Some IDEs have an option to display a collection's contents in a more "friendly" way instead of displaying the collection's internal data structures. It's probably this way because most programmers are using collections but not debugging them, and therefore seeing the collection's internal structures obscures the collection's contents.
In the NetBeans, this option can be changed by going to Preferences in the Java > Java Debugger category, and setting various "formatters" such as those for Collection, Map, and Map.Entry.
In IntelliJ IDEA, bring up the Settings dialog, and look under Build, Execution, Deployment -> Debugger -> Data Views -> Java. The option is called "Enable alternative view for Collections classes." (Thanks, Matt Leidholm!)

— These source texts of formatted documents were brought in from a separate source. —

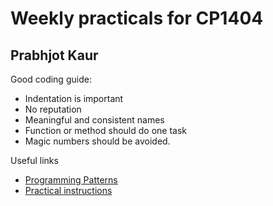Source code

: # Weekly practicals for CP1404
## Prabhjot Kaur 
Good coding guide:
- Indentation is important
- No reputation
- Meaningful and consistent names
- Function or method should do one task
- Magic numbers should be avoided.

Useful links
- [Programming Patterns](https://github.com/CP1404/Starter/wiki/Programming-Patterns)
- [Practical instructions](https://github.com/CP1404/Practicals#readmeR)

As to the second part of your question, if you're using a TreeMap<K, V>
the API exposes only the types K
and V
that you're using. The TreeMap.Entry
structure is an internal data structure that's kept private from the client. The client can't navigate the tree structure (left/right/parent) itself. The intent of TreeMap
is not to expose a tree structure, but to provide an abstraction of a map whose keys and values are exposed, sorted by key.
You can get Map.Entry
references by calling entrySet()
. These are references to actual TreeMap.Entry
objects. However, the Map.Entry
doesn't expose left/right/parent; it only exposes keys and values.